Here is what the kraut looked like right before I tasted my first sample:

finished home made kraut

If you hate kraut there is nothing I can say to you. If you like it, all I can say is that you need to make some yourself and you will be eating the best kraut ever.

I have been eating a lot of weird, one pan meals. Get a little butter or olive oil hot in a cast iron skillet and start tossing in whatever is laying around. Shrimp, garlic, an egg or two, some pumpkin seeds, dried lettuce, oddball meat chunks, collards, kraut, frozen tomatoes from last year's garden, you name it. Here are a few samples:

cave man diet food

That simple meal consisted of some juiced Romaine lettuce, a Fuji apple, and some kiwano (African Horned Cucumber from the garden), and a couple of eggs scrambled in with pecans sauteed in butter. Our hens keep us in plenty of eggs and the pecan trees provide lots of nuts so those have become staples for me. Here is another example:

pecan cakes

Pancakes, made the traditional way, are completely off limits so I invented my own. These are pecan flour pancakes (nuts ground to powder in a Mr. Coffee electric coffee grinder, a pinch of aluminum free baking powder, some sea salt, an egg and a little water and oil) baked on the cast iron skillet. A scrambled egg and a little butter tops it off. Wow! I like them better than the old, evil Bisquick variety! Here is another:

home eggs

Just some basic fried eggs. Thank you, ladies!

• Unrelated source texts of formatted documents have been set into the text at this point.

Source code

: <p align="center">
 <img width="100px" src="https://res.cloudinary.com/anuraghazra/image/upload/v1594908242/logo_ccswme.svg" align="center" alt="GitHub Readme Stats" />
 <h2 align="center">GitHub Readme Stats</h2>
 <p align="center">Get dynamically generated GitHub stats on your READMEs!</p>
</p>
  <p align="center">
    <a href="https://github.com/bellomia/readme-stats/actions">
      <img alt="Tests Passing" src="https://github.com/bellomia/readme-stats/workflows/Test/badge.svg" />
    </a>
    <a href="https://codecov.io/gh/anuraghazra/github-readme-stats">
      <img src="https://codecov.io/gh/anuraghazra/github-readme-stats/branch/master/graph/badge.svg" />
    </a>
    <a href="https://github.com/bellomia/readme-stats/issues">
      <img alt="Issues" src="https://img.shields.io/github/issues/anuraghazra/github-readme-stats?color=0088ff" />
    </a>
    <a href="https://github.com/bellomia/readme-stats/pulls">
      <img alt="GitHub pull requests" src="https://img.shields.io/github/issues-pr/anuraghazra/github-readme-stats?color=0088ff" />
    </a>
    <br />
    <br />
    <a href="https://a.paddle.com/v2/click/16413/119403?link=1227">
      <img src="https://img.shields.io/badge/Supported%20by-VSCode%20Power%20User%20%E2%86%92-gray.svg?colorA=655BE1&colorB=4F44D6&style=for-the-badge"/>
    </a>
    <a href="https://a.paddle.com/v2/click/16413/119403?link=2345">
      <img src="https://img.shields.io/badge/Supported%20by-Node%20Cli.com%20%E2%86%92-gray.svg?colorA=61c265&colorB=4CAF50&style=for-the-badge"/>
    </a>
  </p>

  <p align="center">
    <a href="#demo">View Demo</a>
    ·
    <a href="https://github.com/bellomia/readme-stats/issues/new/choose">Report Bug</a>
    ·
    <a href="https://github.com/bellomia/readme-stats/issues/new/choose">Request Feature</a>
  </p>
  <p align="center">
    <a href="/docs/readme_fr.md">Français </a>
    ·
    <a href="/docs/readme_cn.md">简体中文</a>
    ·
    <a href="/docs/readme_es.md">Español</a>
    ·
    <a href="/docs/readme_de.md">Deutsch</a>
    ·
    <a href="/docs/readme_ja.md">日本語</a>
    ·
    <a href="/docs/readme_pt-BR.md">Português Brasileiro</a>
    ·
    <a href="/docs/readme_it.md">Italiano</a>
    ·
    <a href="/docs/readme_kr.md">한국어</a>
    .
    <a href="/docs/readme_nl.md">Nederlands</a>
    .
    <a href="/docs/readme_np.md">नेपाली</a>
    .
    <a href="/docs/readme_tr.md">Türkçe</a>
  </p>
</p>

I have also been downing some juice and various vegetable-fruit smoothies courtesy of The Juice Goddess. Here is some straight wheatgrass juice, which is a lot like drinking something you scraped from under the deck of your lawn mower. It may be good for you but I really don't like it.

wheat grass juice

It certainly gets points simply based on its unreal, verdant hue! Last winter I planted a quarter acre of wheat as an experiment in home-grown wheat and all that involves. It was all done with hand tools (the rake, hoe, scythe, sickle and water jug) except for the initial plowing which was handled by our 1951 Ford 8-N. Here is last winter's wheat in late fall of 2012:

winter wheat grown by hand

It sure was pretty. It was the only thing green for most of our short Georgia winter. Here is that same field-ette at hand harvesting time. (I will write on my love affair with the scythe at another time.)

wheat harvested by hand

This winter, 2013-14, I decided against planting wheat since it simply proved to be way too much labor to harvest and thresh. Now, that I am back on the cave man diet I can't eat the stuff anyway! (See "The Fox and the Grapes" by Aesop.) So, instead, to get some wheat for juicing, I grew some in trays:

growing wheat in trays

Easy and fast! For anyone wanting wheatgrass juice, this is pretty simple. Here is the harvesting and juicing process in photo form:

harvesting wheat for juicing

How do you like my combine? About to feed it into the juicer...

juicing wheat grass

That is a beautiful green! I will say this. You have to have a lot of grass to make a little juice. It took 3 of those "6 hole" trays to make one shot of juice! So, grow lots if you are into the wheatgrassin' thing. Well, all this writing has made me hungry so I guess I will go get my atlatl and see what I can scare up...

atlatl toss

Too bad it's 17 degrees outside right now. I wish it was 75 like it was the day Darlene took those atlatl photos! As soon as I get done busting the ice out of the horse tank with a hatchet (I love my Estwing!) I think I will sit inside and play some clawhammer banjo. If my hands warm up it would be a good time to work on my drop-thumbing. It's always a good time to work on one's drop-thumbing.